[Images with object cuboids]
● ● ● ● ●
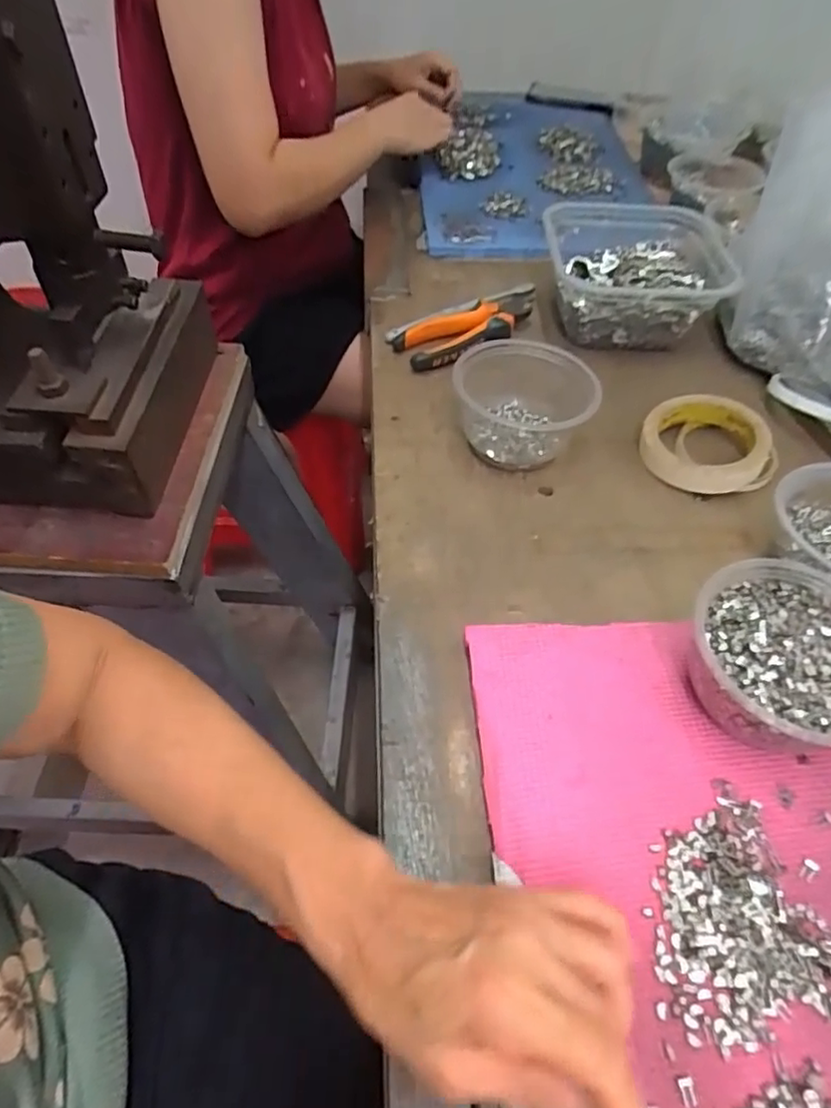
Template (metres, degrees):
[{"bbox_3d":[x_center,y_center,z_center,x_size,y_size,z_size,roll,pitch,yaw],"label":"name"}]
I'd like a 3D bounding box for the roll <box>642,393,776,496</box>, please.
[{"bbox_3d":[0.247,-0.093,0.539,0.101,0.034,0.095,2,52,-2],"label":"roll"}]

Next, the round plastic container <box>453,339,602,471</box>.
[{"bbox_3d":[0.089,-0.125,0.539,0.113,0.061,0.113,2,52,-2],"label":"round plastic container"}]

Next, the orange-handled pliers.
[{"bbox_3d":[0.062,-0.228,0.635,0.168,0.023,0.065,-25,57,-21],"label":"orange-handled pliers"}]

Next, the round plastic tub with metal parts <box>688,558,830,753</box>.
[{"bbox_3d":[0.226,0.060,0.387,0.116,0.056,0.132,30,56,19],"label":"round plastic tub with metal parts"}]

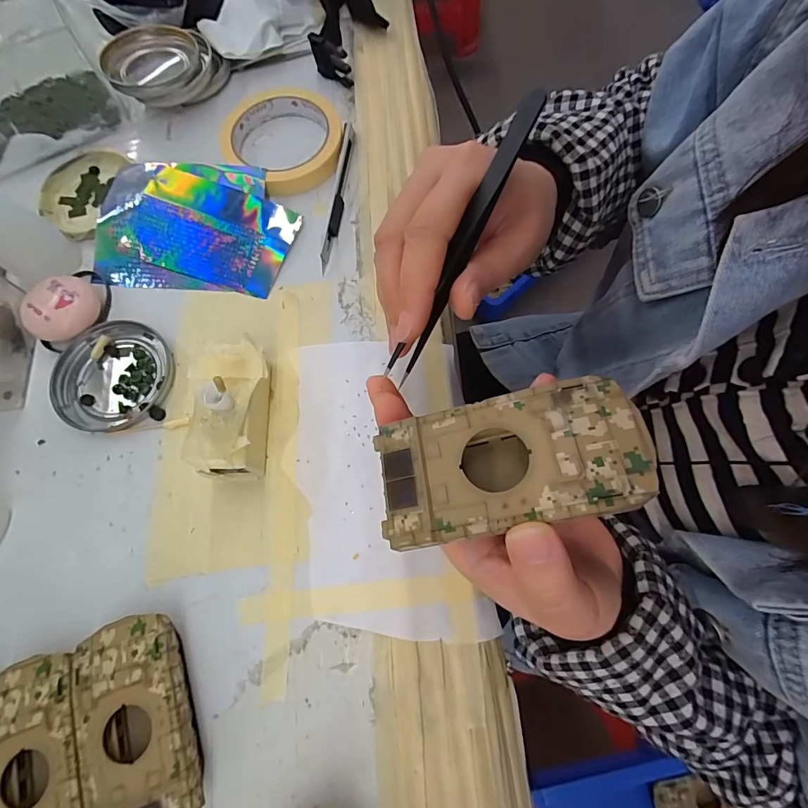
● ● ● ● ●
**How to complete this task:**
The range to copy runs from the line with "Next, the round plastic container" to the last line of the entries, both included; copy it exactly and leave out the pictures.

**Result of this task:**
Next, the round plastic container <box>453,339,602,471</box>.
[{"bbox_3d":[0.089,-0.125,0.539,0.113,0.061,0.113,2,52,-2],"label":"round plastic container"}]

Next, the orange-handled pliers.
[{"bbox_3d":[0.062,-0.228,0.635,0.168,0.023,0.065,-25,57,-21],"label":"orange-handled pliers"}]

Next, the round plastic tub with metal parts <box>688,558,830,753</box>.
[{"bbox_3d":[0.226,0.060,0.387,0.116,0.056,0.132,30,56,19],"label":"round plastic tub with metal parts"}]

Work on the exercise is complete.